◆ **Exercise details**:
Copy every line below exactly.

◆ **Data shown**:
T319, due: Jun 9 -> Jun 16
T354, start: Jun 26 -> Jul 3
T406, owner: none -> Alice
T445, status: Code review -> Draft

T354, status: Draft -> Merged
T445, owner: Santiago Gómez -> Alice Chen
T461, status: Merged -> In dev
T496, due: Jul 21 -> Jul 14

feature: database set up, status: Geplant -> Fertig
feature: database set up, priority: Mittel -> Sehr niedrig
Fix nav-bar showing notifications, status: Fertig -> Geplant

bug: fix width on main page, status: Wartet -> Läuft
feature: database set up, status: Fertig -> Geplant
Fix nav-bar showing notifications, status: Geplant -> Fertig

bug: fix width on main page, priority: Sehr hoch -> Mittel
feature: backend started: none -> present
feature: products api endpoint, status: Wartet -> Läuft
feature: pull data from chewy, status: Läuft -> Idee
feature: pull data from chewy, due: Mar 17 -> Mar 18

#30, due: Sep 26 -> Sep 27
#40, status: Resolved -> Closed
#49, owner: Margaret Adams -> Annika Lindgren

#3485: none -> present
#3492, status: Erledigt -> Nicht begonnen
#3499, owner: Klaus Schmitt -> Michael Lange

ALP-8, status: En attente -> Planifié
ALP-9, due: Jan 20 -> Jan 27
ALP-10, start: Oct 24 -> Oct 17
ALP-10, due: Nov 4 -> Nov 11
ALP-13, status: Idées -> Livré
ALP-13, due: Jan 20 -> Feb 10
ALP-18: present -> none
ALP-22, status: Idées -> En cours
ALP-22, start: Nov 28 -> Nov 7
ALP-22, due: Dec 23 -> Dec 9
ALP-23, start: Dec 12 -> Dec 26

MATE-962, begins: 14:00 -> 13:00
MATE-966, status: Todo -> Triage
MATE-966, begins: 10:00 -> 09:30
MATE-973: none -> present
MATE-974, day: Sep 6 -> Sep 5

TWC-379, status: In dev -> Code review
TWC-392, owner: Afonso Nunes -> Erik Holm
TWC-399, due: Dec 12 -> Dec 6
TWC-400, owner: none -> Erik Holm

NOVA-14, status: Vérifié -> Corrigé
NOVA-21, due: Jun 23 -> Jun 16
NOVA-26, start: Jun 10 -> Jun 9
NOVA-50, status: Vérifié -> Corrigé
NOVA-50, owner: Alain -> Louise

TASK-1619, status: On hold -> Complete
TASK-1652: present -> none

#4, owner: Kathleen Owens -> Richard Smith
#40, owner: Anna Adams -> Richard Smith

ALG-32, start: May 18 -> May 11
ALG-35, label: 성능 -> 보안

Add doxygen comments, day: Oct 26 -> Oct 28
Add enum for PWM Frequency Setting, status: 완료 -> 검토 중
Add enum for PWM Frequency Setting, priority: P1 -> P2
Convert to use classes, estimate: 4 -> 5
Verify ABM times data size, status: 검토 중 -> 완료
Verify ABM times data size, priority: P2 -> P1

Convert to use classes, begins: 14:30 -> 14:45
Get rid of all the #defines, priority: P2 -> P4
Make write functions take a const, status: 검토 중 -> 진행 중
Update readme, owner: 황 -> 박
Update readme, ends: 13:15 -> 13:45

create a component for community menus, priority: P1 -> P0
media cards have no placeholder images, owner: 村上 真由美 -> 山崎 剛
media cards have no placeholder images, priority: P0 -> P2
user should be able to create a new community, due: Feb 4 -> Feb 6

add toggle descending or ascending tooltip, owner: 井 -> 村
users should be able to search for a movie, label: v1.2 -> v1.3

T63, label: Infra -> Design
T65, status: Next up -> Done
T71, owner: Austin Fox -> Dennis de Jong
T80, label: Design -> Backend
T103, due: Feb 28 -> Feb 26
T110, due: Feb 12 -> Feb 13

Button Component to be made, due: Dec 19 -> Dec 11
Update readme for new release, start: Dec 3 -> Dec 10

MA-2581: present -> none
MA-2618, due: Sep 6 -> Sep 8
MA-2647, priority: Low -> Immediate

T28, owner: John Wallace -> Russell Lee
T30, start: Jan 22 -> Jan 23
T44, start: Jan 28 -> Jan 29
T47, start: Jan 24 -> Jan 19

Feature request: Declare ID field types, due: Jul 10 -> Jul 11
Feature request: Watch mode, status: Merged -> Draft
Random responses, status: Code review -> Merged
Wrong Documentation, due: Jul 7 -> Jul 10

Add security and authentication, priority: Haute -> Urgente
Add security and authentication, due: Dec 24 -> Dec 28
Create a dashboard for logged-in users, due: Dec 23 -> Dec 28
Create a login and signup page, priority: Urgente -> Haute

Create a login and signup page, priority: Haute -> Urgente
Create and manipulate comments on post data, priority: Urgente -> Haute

◆ **Task solution**:
T319, due: Jun 9 -> Jun 16
T354, start: Jun 26 -> Jul 3
T406, owner: none -> Alice
T445, status: Code review -> Draft

T354, status: Draft -> Merged
T445, owner: Santiago Gómez -> Alice Chen
T461, status: Merged -> In dev
T496, due: Jul 21 -> Jul 14

feature: database set up, status: Geplant -> Fertig
feature: database set up, priority: Mittel -> Sehr niedrig
Fix nav-bar showing notifications, status: Fertig -> Geplant

bug: fix width on main page, status: Wartet -> Läuft
feature: database set up, status: Fertig -> Geplant
Fix nav-bar showing notifications, status: Geplant -> Fertig

bug: fix width on main page, priority: Sehr hoch -> Mittel
feature: backend started: none -> present
feature: products api endpoint, status: Wartet -> Läuft
feature: pull data from chewy, status: Läuft -> Idee
feature: pull data from chewy, due: Mar 17 -> Mar 18

#30, due: Sep 26 -> Sep 27
#40, status: Resolved -> Closed
#49, owner: Margaret Adams -> Annika Lindgren

#3485: none -> present
#3492, status: Erledigt -> Nicht begonnen
#3499, owner: Klaus Schmitt -> Michael Lange

ALP-8, status: En attente -> Planifié
ALP-9, due: Jan 20 -> Jan 27
ALP-10, start: Oct 24 -> Oct 17
ALP-10, due: Nov 4 -> Nov 11
ALP-13, status: Idées -> Livré
ALP-13, due: Jan 20 -> Feb 10
ALP-18: present -> none
ALP-22, status: Idées -> En cours
ALP-22, start: Nov 28 -> Nov 7
ALP-22, due: Dec 23 -> Dec 9
ALP-23, start: Dec 12 -> Dec 26

MATE-962, begins: 14:00 -> 13:00
MATE-966, status: Todo -> Triage
MATE-966, begins: 10:00 -> 09:30
MATE-973: none -> present
MATE-974, day: Sep 6 -> Sep 5

TWC-379, status: In dev -> Code review
TWC-392, owner: Afonso Nunes -> Erik Holm
TWC-399, due: Dec 12 -> Dec 6
TWC-400, owner: none -> Erik Holm

NOVA-14, status: Vérifié -> Corrigé
NOVA-21, due: Jun 23 -> Jun 16
NOVA-26, start: Jun 10 -> Jun 9
NOVA-50, status: Vérifié -> Corrigé
NOVA-50, owner: Alain -> Louise

TASK-1619, status: On hold -> Complete
TASK-1652: present -> none

#4, owner: Kathleen Owens -> Richard Smith
#40, owner: Anna Adams -> Richard Smith

ALG-32, start: May 18 -> May 11
ALG-35, label: 성능 -> 보안

Add doxygen comments, day: Oct 26 -> Oct 28
Add enum for PWM Frequency Setting, status: 완료 -> 검토 중
Add enum for PWM Frequency Setting, priority: P1 -> P2
Convert to use classes, estimate: 4 -> 5
Verify ABM times data size, status: 검토 중 -> 완료
Verify ABM times data size, priority: P2 -> P1

Convert to use classes, begins: 14:30 -> 14:45
Get rid of all the #defines, priority: P2 -> P4
Make write functions take a const, status: 검토 중 -> 진행 중
Update readme, owner: 황 -> 박
Update readme, ends: 13:15 -> 13:45

create a component for community menus, priority: P1 -> P0
media cards have no placeholder images, owner: 村上 真由美 -> 山崎 剛
media cards have no placeholder images, priority: P0 -> P2
user should be able to create a new community, due: Feb 4 -> Feb 6

add toggle descending or ascending tooltip, owner: 井 -> 村
users should be able to search for a movie, label: v1.2 -> v1.3

T63, label: Infra -> Design
T65, status: Next up -> Done
T71, owner: Austin Fox -> Dennis de Jong
T80, label: Design -> Backend
T103, due: Feb 28 -> Feb 26
T110, due: Feb 12 -> Feb 13

Button Component to be made, due: Dec 19 -> Dec 11
Update readme for new release, start: Dec 3 -> Dec 10

MA-2581: present -> none
MA-2618, due: Sep 6 -> Sep 8
MA-2647, priority: Low -> Immediate

T28, owner: John Wallace -> Russell Lee
T30, start: Jan 22 -> Jan 23
T44, start: Jan 28 -> Jan 29
T47, start: Jan 24 -> Jan 19

Feature request: Declare ID field types, due: Jul 10 -> Jul 11
Feature request: Watch mode, status: Merged -> Draft
Random responses, status: Code review -> Merged
Wrong Documentation, due: Jul 7 -> Jul 10

Add security and authentication, priority: Haute -> Urgente
Add security and authentication, due: Dec 24 -> Dec 28
Create a dashboard for logged-in users, due: Dec 23 -> Dec 28
Create a login and signup page, priority: Urgente -> Haute

Create a login and signup page, priority: Haute -> Urgente
Create and manipulate comments on post data, priority: Urgente -> Haute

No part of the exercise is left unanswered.